In the pre-Christian clan-culture of Scandinavia the members of a clan were obliged to avenge injuries against their dead and mutilated relatives. A balancing structure was necessary to reduce tribal feuds and avoid social anarchy. We know from the North-Germanic cultures the balancing institution as the thing ("ting" or "žing"), although similar assemblies are reported also from other Germanic peoples.
The thing was the assembly of the free men of a hundred (härad/herred) or a similar district. Hierarchies of things could exists, so that the local things were represented at the thing for a larger area, for a province or land.
At the thing, disputes were solved and political decisions were made. The place for the thing was often also the place for public religious rites and for commerce.

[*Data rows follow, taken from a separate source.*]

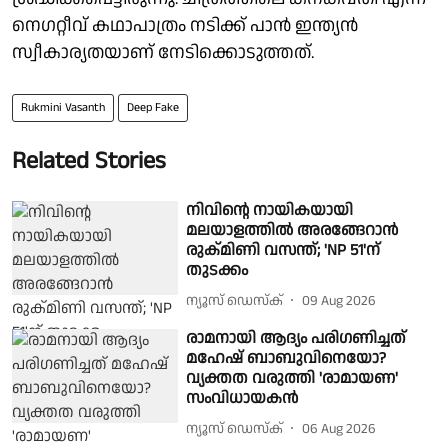
നെഗറ്റീവ് കഥാപാത്രം നടിക്ക് പാൻ ഇന്ത്യൻ
സ്വീകാര്യതയാണ് നേടിക്കൊടുത്തത്.
Rukmini Vasanth
Deep Fake
Related Stories
നിവിന്റെ നായികയായി
മലയാളത്തിൽ അരങ്ങേറാൻ
രുക്മിണി വസന്ത്; 'NP 51'ന്
തുടക്കം
ന്യൂസ് ഡെസ്ക്
09 Aug 2026
രാമനായി ആദ്യം പരിഗണിച്ചത്
മഹേഷ് ബാബുവിനെയോ?
വ്യക്തത വരുത്തി 'രാമായണ'
സംവിധായകൻ
ന്യൂസ് ഡെസ്ക്
06 Aug 2026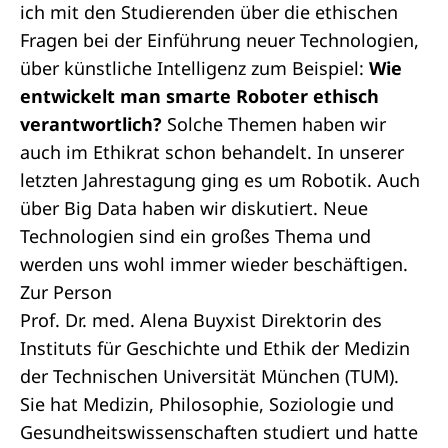
ich mit den Studierenden über die ethischen
Fragen bei der Einführung neuer Technologien,
über künstliche Intelligenz zum Beispiel:
Wie
entwickelt man smarte Roboter ethisch
verantwortlich?
Solche Themen haben wir
auch im Ethikrat schon behandelt. In unserer
letzten Jahrestagung ging es um Robotik. Auch
über Big Data haben wir diskutiert. Neue
Technologien sind ein großes Thema und
werden uns wohl immer wieder beschäftigen.
Zur Person
Prof. Dr. med. Alena Buyxist Direktorin des
Instituts für Geschichte und Ethik der Medizin
der Technischen Universität München (TUM).
Sie hat Medizin, Philosophie, Soziologie und
Gesundheitswissenschaften studiert und hatte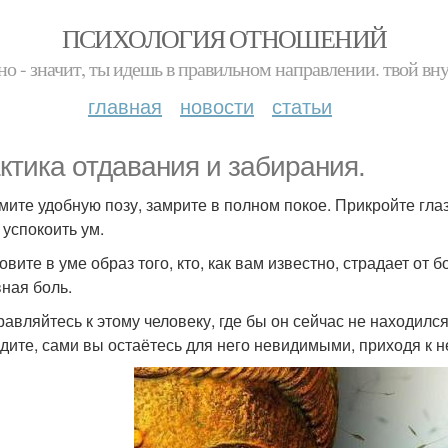
ПСИХОЛОГИЯ ОТНОШЕНИЙ
но - значит, ты идешь в правильном направлении. твой вн
главная
новости
статьи
ктика отдавания и забирания.
имите удобную позу, замрите в полном покое. Прикройте гла
 успокоить ум.
овите в уме образ того, кто, как вам известно, страдает от 
ная боль.
правляйтесь к этому человеку, где бы он сейчас не находилс
идите, сами вы остаётесь для него невидимыми, приходя к н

The thing met at regular intervals, legislated, elected chieftains, and judged according to the law, memorized and recited by the "law speaker" (the judge). The thing's negotiations were presided over by the law speaker or the chieftain. In reality the thing was of course dominated by the most influential members of the community, the heads of clans and wealthy families, but in theory one-man one-vote was the rule.
Gotland, as an example, had in late medieval time twenty things, each represented at the island-thing (landsting) by its elected judge. (The judge also conducted the local thing.) New laws were decided at the landsting, which also took other decisions regarding the island as a whole. The landsting's authority was successively eroded after the island was occupied by the Teutonic Order in 1398, then sold to Eric of Pomerania and after 1449 ruled by Danish governors.
In late Swedish medieval time the thing-court consisted of twelve representatives for the farmers (free-holders or tenants). Still in the 20th century ting is the name of the lowest courts of justice: "Häradsting" and "Tingsrätt".